Later that day, through my mother’s Thanksgiving meal and my brother’s family’s playful chatter, I was quiet. After my brother and his family went home, when I was alone with Stan and my mother, he stomped into the living room where I was sitting, watching tv, asking me what I would give to him. He said after all he had given me—the set of clothes and shoes. I asked him where he got those clothes, where was the woman they belonged to? I was scared, but even more, angry. “What happened to her?” I asked. “Never mind what happened to her because where she’s gone, you don’t need no clothes.”  Then he laughed. “If you don’t give me what I want, the same will happen to you.” I lunged toward the front door; I didn’t even have to think about it. But he wouldn’t let me get away. He threw me up against the living room wall. My mother came around the corner screaming, but not at him. Through her clenched teeth, she was blaming me. “What did you say to him?”  He punched me in the face. I hit the wall and slid down. I sat there for awhile, slumped over, stunned. He left the room and I heard him in the back. Next, I heard him cock his gun. I managed to pull myself up using the back of the lazyboy chair. I staggered out the front door, tasting blood. I saw that red was dripping from my mouth down onto the snow that had drifted on the front porch. I made my way down the snow covered driveway in my bare feet. I couldn’t feel anything, just putting one foot in front of the other.

Looking out through the slits of my swollen eyes, I realized that I was at the end of the driveway, because I could see the flagpole outside the Volant Post Office, which I knew was at the end of my mother’s long country driveway. I crossed the highway and walked the berm, trudging through two foot snow drifts, not feeling anything. I kept trekking along the berm, the snow blowing in my face, stinging my neck but not stopping the blood from trailing out of my nose.

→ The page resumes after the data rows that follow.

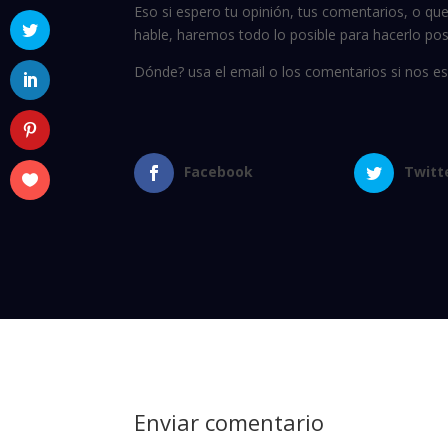
Eso si espero tu opinión, tus comentarios, o qu
hable, haremos todo lo posible para hacerlo pos
Dónde? usa el email o los comentarios si nos e
Facebook
Twitt
Enviar comentario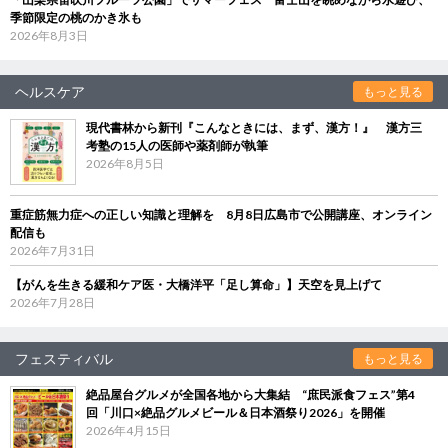
季節限定の桃のかき氷も
2026年8月3日
ヘルスケア
もっと見る
現代書林から新刊『こんなときには、まず、漢方！』 漢方三
考塾の15人の医師や薬剤師が執筆
2026年8月5日
重症筋無力症への正しい知識と理解を 8月8日広島市で公開講座、オンライン
配信も
2026年7月31日
【がんを生きる緩和ケア医・大橋洋平「足し算命」】天空を見上げて
2026年7月28日
フェスティバル
もっと見る
絶品屋台グルメが全国各地から大集結 “庶民派食フェス”第4
回「川口×絶品グルメビール＆日本酒祭り2026」を開催
2026年4月15日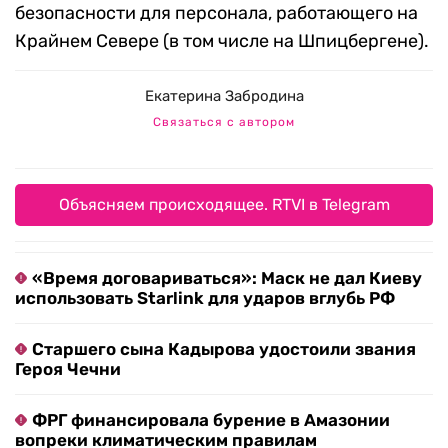
безопасности для персонала, работающего на
Крайнем Севере (в том числе на Шпицбергене).
Екатерина Забродина
Связаться с автором
Объясняем происходящее. RTVI в Telegram
«Время договариваться»: Маск не дал Киеву
использовать Starlink для ударов вглубь РФ
Старшего сына Кадырова удостоили звания
Героя Чечни
ФРГ финансировала бурение в Амазонии
вопреки климатическим правилам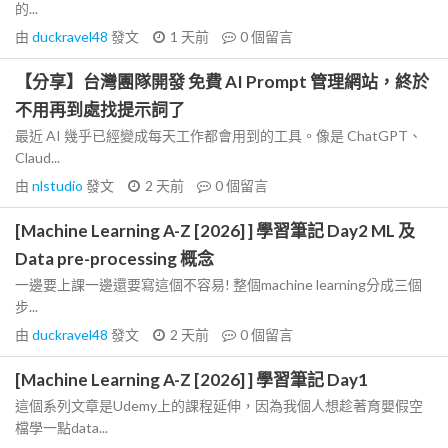
的...
由
duckravel48
發文
1 天前
0
個留言
【分享】台灣團隊開發 免費 AI Prompt 管理網站，終於
不用再到處找提示詞了
最近 AI 幾乎已經變成每天工作都會用到的工具。像是 ChatGPT、
Claud...
由
nlstudio
發文
2 天前
0
個留言
[Machine Learning A-Z [2026] ] 學習筆記 Day2 ML 及
Data pre-processing 概念
一邊要上課一邊還要寫這個不容易! 整個machine learning分成三個
步...
由
duckravel48
發文
2 天前
0
個留言
[Machine Learning A-Z [2026] ] 學習筆記 Day1
這個系列文章是Udemy上的課程延伸，因為我個人想趁著育嬰假空
檔學一點data...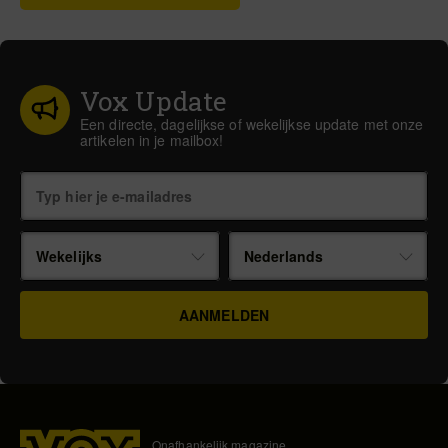
Vox Update
Een directe, dagelijkse of wekelijkse update met onze
artikelen in je mailbox!
Wekelijks
Nederlands
Onafhankelijk magazine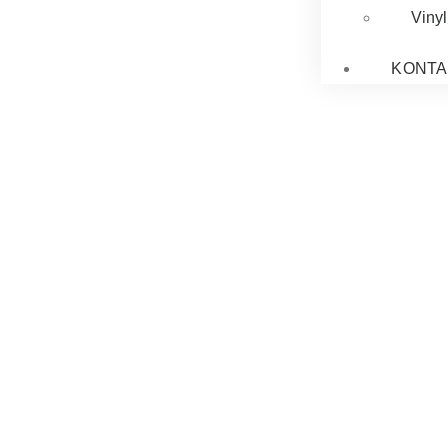
Vinyl
KONTA
iserad på
nde analogt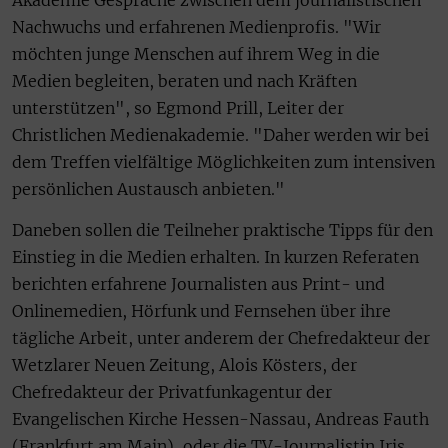
Nachwuchs und erfahrenen Medienprofis. "Wir
möchten junge Menschen auf ihrem Weg in die
Medien begleiten, beraten und nach Kräften
unterstützen", so Egmond Prill, Leiter der
Christlichen Medienakademie. "Daher werden wir bei
dem Treffen vielfältige Möglichkeiten zum intensiven
persönlichen Austausch anbieten."
Daneben sollen die Teilneher praktische Tipps für den
Einstieg in die Medien erhalten. In kurzen Referaten
berichten erfahrene Journalisten aus Print- und
Onlinemedien, Hörfunk und Fernsehen über ihre
tägliche Arbeit, unter anderem der Chefredakteur der
Wetzlarer Neuen Zeitung, Alois Kösters, der
Chefredakteur der Privatfunkagentur der
Evangelischen Kirche Hessen-Nassau, Andreas Fauth
(Frankfurt am Main), oder die TV-Journalistin Iris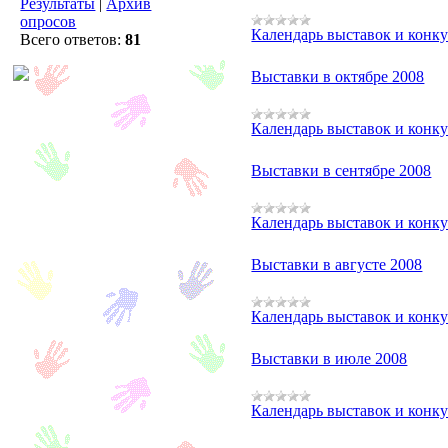
Результаты
|
Архив
опросов
Календарь выставок и конк
Всего ответов:
81
Выставки в октябре 2008
Календарь выставок и конк
Выставки в сентябре 2008
Календарь выставок и конк
Выставки в августе 2008
Календарь выставок и конк
Выставки в июле 2008
Календарь выставок и конк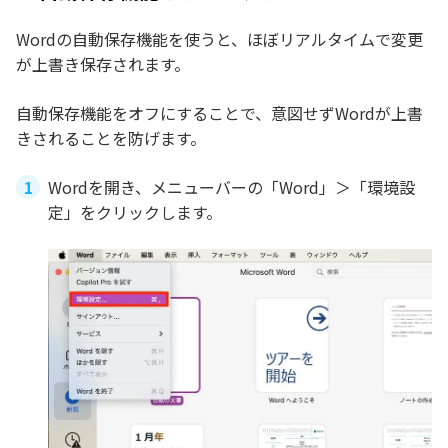
Wordの自動保存機能を使うと、ほぼリアルタイムで変更
が上書き保存されます。
自動保存機能をオフにすることで、意図せずWordが上書
きされることを防げます。
Wordを開き、メニューバーの「Word」＞「環境設
定」をクリックします。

Finally a car came. It stopped. It was my mother. I refused to go along with her, but then got inside when she promised to take me to a hotel. I cleaned up and spent the night. The next day, I took a bus home, to Pittsburgh where I was a graduate student at Duquesne University.

I’ll never forget that day because it was the day I realized the truth: my mother chose her boyfriend over me. I could not go home again.